*EXCERPT TO READ:*
Mlađan Janović (; born 12 June 1984 in Kotor, SR Montenegro, Yugoslavia) is a Montenegrin water polo player. He currently plays for AN Brescia and he is a long-standing member of the Montenegrin national water polo team. He was part of the Montenegro national team that was crowned European Champion at the 2008 European Championship in Málaga.

Career 
At club level, he played for his local club VK Primorac Kotor and was also a member of Pro Recco, Olympiacos, CN Marseille and RN Savona. Janović was a member of the Montenegro men's national water polo team who finished 4th in the 2008 Games of the XXIX Olympiad in Beijing. This was his first Olympic Games participation. The team was defeated by Hungary in the semifinals and by Serbia in the bronze medal match.

Montenegro won the gold medal at the 2008 Men's European Water Polo Championship in Malaga defeating Serbia 6–5 in the final. He is the younger brother of Nikola Janović. Montenegro finished in 1 place at the 2009 FINA Men's Water Polo World League.

*GIVEN DATA:*
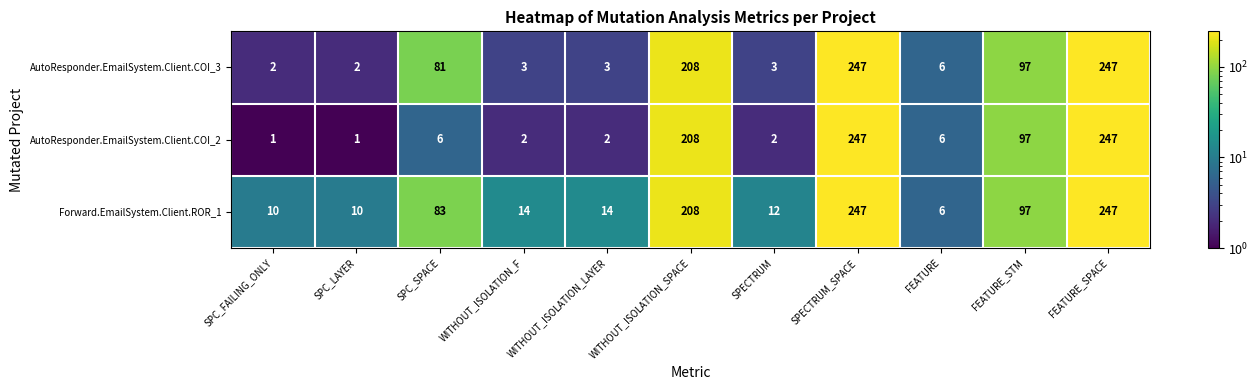

List the series in order of their overall mean, highest first.

Forward.EmailSystem.Client.ROR_1, AutoResponder.EmailSystem.Client.COI_3, AutoResponder.EmailSystem.Client.COI_2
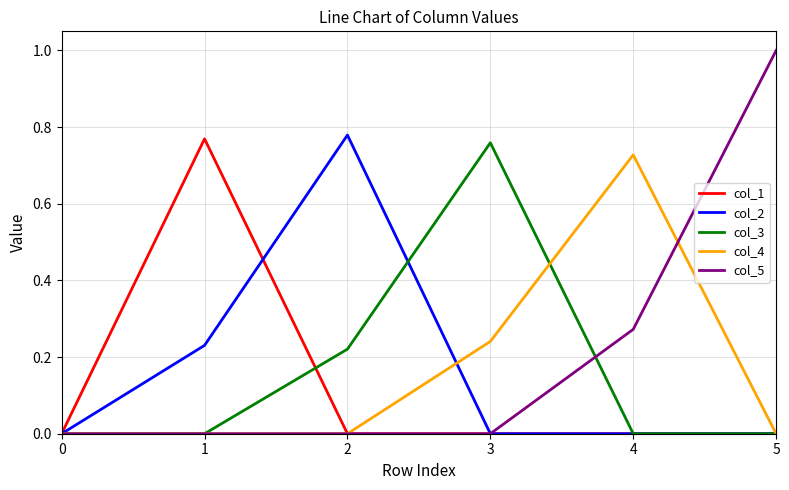

Rank the series by their maximum value, from lowest to highest.

col_4, col_3, col_1, col_2, col_5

*STUDY QUESTIONS:*
- A) From the water polo biography, list every club he has played for or currently plays for.
- B) Return the part of the water polo biography that begins at the words "Mlađan Janović (;" and stops after "Championship in Málaga.".
Rely only on the water polo biography.

*RESULTS IN ORDER:*
- A) AN Brescia, VK Primorac Kotor, Pro Recco, Olympiacos, CN Marseille, RN Savona

- B)
Mlađan Janović (; born 12 June 1984 in Kotor, SR Montenegro, Yugoslavia) is a Montenegrin water polo player. He currently plays for AN Brescia and he is a long-standing member of the Montenegrin national water polo team. He was part of the Montenegro national team that was crowned European Champion at the 2008 European Championship in Málaga.